MrPowers/chispa

Give user control to customize output formatting

MrPowers opened this issue · 2 comments

As noted in this pull request (#68), we want to give the user the ability to control the formatting of the output.

The formatting should be easy to configure for a given test and also easy to set globally for the entire test suite.

Here are the main concepts we want to model:

  • formatting for matched rows, unmatched rows, matched cells, unmatched cells
  • reprinting the DataFrame columns that don't match (for wide DataFrame comparisons).

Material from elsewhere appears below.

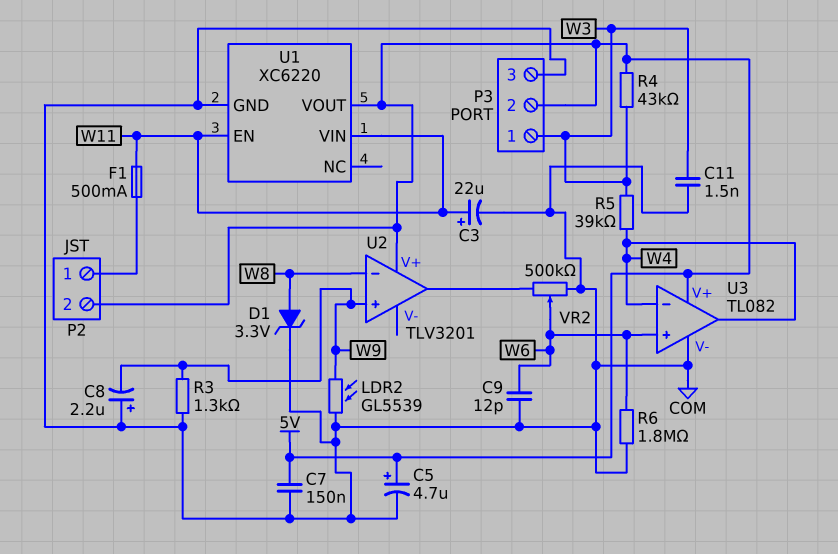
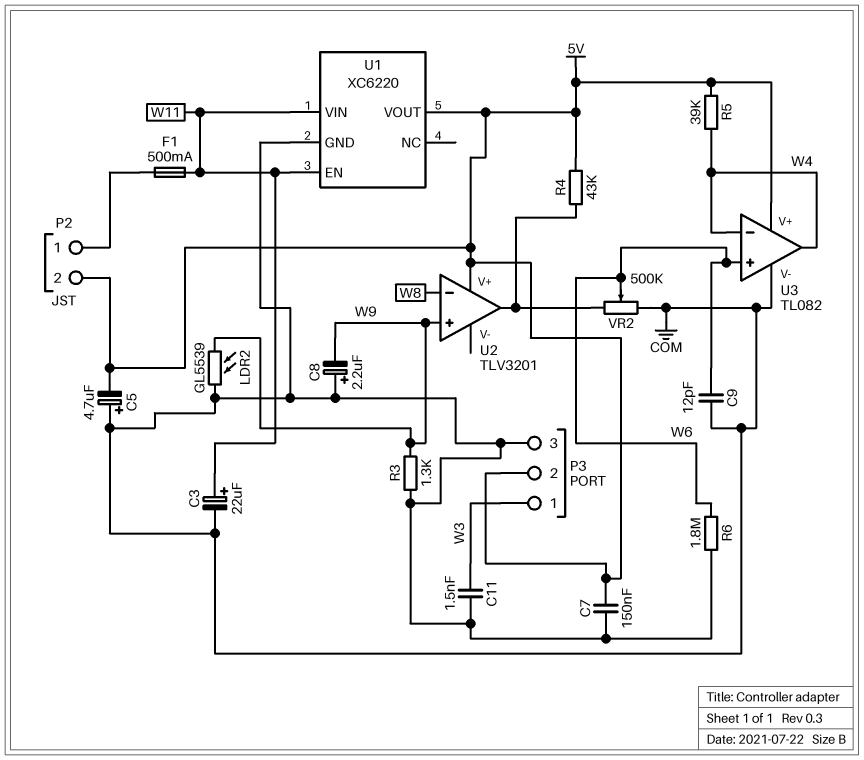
C5: 4.7uF (plus 5V, minus COM) -> 4.7uF (plus COM, minus 5V)
D1: zener 3.3V (A W8, K COM) -> none
R4: 43k (5V, W3) -> 43k (5V, U2/out)
R5: 39k (W3, W4) -> 39k (5V, W4)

See this PR: #48.
  • displaying the diff DataFrame, see this PR: #35

The formatting should let the user configure color, underline, and bold.

These settings should be globally applicable to all the interfaces in the project including schema comparisons, DataFrame comparisons, StructField comparisons, and column comparisons.

Something like this could work:

{
  "mismatched_rows": ["red", "bold"],
  "matched_rows": "blue",
  "mismatched_cells": ["white", "underline"],
  "print_dif": True,
  "print_mismatched_cols": True
}

The user should be able to set this globally and then override for a given test (they should be able to partially override).

The user should also be able to ignore this entirely and just rely on the built-in defaults.

Hopefully we can make the outputs look good on both Mac and Windows machines.

Let's start with this:

{
  "mismatched_rows": ["red", "bold"],
  "matched_rows": "blue",
  "mismatched_cells": ["white", "underline"],
  "matched_cells": ["blue", "bold"]
}

We will need to document the supported colors and font styles.

Hi there,

Is there any way to turn formats off or adjust for Databricks? In Databricks we see ANSI character codes in the output instead of nicely colored results.